'''

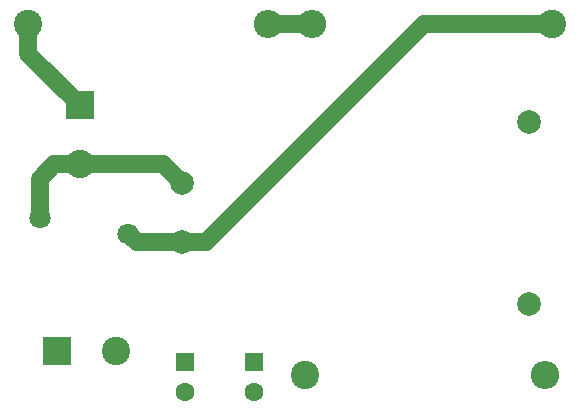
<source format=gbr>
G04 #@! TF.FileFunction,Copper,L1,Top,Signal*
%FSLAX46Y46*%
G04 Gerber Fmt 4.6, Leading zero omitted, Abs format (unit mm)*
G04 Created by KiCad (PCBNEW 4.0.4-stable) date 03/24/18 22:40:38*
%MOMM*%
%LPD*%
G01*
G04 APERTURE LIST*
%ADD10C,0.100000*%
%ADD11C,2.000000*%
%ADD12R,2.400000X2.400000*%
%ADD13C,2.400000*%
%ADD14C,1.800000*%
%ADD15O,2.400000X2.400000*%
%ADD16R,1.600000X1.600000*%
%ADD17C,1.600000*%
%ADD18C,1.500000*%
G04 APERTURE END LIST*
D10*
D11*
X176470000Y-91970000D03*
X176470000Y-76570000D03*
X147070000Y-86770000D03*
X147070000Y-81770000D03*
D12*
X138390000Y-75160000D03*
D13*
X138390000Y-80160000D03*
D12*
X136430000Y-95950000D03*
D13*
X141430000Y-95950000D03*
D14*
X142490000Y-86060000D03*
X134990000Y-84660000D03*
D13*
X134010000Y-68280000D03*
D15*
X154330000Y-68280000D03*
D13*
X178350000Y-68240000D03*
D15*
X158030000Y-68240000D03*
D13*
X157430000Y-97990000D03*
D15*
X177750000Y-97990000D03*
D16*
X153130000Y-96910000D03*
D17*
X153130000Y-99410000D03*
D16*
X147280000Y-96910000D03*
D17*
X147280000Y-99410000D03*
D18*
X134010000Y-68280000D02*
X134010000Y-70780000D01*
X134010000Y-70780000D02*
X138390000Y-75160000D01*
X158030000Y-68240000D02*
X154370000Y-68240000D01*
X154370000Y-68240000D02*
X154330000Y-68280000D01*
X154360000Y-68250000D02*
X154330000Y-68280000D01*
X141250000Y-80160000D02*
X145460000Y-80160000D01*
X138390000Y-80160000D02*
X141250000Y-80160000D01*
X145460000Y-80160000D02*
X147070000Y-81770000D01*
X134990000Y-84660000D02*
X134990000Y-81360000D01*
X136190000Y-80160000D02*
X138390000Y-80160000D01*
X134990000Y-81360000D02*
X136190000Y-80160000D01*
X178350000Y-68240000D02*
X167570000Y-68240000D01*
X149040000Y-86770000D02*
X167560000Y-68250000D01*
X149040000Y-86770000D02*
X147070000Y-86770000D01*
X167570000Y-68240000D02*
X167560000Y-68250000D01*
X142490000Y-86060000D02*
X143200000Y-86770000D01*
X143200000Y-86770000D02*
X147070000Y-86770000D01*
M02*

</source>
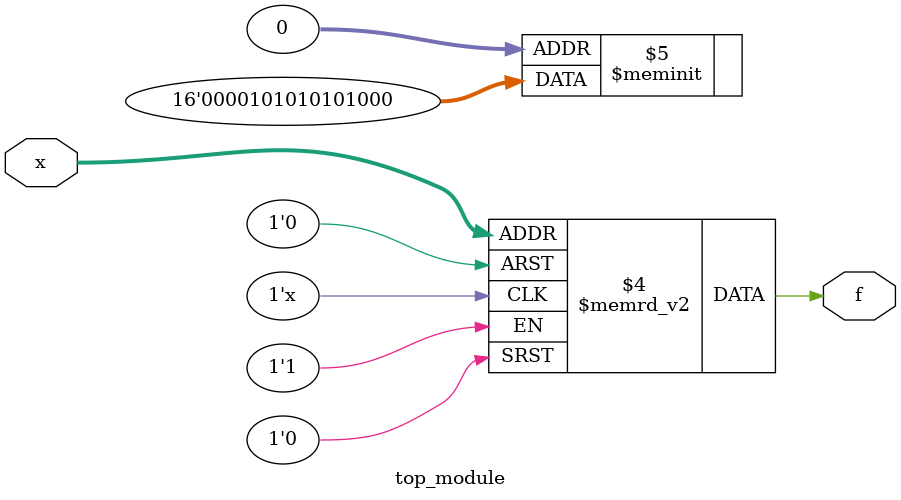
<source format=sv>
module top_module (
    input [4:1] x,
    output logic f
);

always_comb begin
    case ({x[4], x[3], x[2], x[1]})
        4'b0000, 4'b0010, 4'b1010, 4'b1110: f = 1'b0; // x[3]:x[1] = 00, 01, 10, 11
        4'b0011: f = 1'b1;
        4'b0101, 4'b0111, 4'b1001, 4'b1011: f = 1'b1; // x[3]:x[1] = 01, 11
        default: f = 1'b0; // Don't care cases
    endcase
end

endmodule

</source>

'''
'''

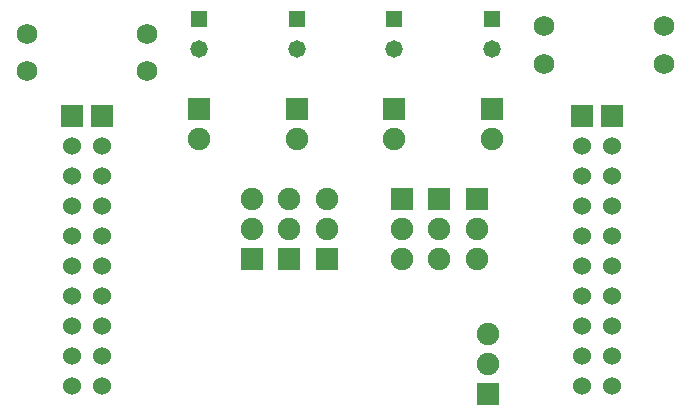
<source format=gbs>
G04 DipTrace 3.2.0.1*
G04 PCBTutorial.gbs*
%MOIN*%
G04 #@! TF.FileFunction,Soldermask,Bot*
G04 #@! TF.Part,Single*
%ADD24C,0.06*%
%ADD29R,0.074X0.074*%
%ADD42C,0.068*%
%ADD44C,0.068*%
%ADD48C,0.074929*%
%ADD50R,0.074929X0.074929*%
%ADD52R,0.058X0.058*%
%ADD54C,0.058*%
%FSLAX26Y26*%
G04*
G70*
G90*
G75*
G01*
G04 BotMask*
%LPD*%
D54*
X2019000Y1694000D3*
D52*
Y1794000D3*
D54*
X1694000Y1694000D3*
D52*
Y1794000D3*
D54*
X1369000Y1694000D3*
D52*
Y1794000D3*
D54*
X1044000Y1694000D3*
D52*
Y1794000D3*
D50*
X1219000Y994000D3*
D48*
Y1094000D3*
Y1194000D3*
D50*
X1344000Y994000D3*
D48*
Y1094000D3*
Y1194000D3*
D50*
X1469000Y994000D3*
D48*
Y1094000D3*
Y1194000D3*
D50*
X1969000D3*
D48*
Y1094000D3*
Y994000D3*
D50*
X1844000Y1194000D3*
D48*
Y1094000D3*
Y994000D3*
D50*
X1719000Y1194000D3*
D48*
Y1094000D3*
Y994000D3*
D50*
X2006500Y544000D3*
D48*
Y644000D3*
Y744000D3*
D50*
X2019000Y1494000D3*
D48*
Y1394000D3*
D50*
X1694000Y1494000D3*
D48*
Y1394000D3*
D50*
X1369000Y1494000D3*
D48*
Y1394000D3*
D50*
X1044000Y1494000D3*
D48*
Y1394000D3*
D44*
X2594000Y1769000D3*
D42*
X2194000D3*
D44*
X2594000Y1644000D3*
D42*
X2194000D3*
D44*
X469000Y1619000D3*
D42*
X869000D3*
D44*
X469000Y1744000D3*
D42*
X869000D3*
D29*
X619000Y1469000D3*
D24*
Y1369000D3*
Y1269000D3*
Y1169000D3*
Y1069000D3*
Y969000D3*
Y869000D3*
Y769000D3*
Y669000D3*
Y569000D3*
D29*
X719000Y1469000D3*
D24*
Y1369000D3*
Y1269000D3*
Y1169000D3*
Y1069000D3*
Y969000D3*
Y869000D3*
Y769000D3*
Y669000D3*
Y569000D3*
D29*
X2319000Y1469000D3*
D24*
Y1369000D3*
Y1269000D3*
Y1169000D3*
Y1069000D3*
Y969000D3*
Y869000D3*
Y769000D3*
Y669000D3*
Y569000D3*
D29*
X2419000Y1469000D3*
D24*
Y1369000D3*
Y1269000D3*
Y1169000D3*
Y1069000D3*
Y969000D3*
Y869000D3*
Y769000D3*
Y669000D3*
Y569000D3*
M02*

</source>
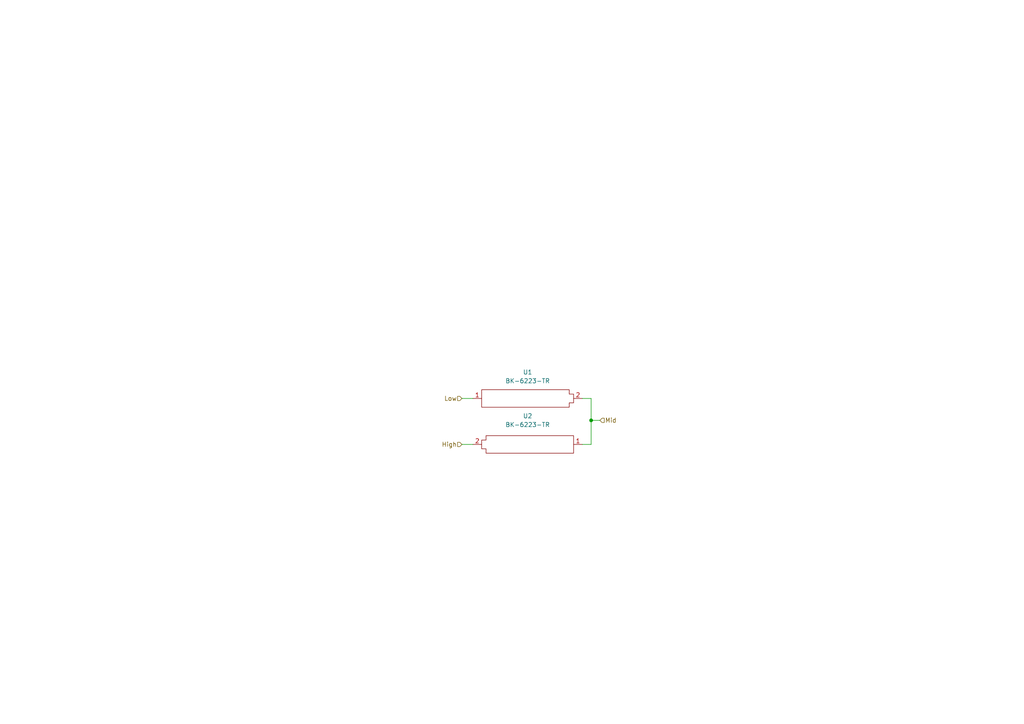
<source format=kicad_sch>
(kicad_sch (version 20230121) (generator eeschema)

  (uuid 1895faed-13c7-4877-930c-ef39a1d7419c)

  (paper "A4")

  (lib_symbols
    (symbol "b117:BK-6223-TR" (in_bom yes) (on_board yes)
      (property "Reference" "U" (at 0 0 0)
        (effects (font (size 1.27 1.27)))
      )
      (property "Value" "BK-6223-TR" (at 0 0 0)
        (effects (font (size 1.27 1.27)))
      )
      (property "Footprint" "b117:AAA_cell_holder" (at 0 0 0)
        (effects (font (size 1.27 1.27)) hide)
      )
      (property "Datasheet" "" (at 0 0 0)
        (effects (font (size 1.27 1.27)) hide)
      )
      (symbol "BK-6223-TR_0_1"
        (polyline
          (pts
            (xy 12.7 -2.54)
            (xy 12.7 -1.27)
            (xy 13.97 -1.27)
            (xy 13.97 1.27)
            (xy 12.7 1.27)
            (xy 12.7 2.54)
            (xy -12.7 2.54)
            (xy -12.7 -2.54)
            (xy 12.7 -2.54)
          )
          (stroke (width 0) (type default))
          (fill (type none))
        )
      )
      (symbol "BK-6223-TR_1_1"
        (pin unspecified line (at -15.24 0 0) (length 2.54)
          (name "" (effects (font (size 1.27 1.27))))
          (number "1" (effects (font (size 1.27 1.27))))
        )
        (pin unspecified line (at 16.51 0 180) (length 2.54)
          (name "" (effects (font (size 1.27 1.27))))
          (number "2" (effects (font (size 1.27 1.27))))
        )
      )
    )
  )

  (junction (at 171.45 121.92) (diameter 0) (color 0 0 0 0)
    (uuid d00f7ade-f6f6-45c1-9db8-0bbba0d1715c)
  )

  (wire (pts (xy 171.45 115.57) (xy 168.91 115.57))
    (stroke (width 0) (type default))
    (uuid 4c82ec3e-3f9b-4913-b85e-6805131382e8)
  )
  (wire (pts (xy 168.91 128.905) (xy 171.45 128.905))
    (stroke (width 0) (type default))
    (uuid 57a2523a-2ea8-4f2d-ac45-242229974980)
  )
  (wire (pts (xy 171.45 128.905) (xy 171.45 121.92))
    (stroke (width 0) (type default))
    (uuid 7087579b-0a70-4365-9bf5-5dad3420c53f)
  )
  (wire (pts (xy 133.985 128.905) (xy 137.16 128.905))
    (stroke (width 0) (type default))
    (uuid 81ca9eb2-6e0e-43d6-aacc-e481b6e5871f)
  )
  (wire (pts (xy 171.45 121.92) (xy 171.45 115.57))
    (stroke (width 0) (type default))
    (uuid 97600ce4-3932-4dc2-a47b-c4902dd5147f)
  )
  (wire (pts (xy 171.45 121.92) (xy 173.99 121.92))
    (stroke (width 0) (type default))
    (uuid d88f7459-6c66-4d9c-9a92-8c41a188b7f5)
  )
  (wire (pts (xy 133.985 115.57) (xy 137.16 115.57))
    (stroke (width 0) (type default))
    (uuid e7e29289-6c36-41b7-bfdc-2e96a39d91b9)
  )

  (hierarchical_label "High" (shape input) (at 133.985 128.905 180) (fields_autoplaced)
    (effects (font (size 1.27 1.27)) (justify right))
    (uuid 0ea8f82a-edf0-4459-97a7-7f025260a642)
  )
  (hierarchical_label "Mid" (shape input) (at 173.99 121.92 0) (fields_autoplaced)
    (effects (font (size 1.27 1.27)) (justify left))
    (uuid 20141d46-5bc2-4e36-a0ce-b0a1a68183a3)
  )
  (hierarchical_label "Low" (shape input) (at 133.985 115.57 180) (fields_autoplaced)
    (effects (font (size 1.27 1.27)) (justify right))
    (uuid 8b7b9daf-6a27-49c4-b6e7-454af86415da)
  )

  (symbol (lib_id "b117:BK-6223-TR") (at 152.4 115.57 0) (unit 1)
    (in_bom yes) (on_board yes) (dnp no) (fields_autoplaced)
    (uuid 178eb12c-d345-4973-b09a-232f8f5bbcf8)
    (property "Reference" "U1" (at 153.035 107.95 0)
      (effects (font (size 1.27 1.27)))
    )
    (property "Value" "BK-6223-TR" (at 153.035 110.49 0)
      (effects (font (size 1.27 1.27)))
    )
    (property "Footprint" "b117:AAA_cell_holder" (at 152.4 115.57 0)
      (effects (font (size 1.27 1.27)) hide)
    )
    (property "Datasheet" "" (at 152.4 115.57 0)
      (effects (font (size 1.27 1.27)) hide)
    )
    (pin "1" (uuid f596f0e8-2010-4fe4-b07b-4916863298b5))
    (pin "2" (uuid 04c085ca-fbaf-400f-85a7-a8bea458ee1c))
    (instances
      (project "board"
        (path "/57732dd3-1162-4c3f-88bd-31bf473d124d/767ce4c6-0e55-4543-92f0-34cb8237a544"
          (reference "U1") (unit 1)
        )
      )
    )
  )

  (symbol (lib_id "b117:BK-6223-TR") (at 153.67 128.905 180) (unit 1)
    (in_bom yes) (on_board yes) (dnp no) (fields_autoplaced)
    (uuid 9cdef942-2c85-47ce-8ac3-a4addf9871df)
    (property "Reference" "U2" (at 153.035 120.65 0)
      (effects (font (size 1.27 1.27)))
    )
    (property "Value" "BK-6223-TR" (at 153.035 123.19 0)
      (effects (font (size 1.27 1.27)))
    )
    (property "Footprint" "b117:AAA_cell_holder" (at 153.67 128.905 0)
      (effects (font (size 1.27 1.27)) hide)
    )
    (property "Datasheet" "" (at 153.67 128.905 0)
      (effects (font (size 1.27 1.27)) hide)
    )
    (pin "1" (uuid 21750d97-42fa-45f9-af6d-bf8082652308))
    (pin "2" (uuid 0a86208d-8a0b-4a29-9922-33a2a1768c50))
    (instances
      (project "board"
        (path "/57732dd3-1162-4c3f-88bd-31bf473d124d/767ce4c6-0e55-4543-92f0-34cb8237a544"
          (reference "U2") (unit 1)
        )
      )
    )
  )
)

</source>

'''

• **Task brief**
The lines to copy are those in the listing that contain "unspecified".

• **Written answer**
        (pin unspecified line (at -15.24 0 0) (length 2.54)
        (pin unspecified line (at 16.51 0 180) (length 2.54)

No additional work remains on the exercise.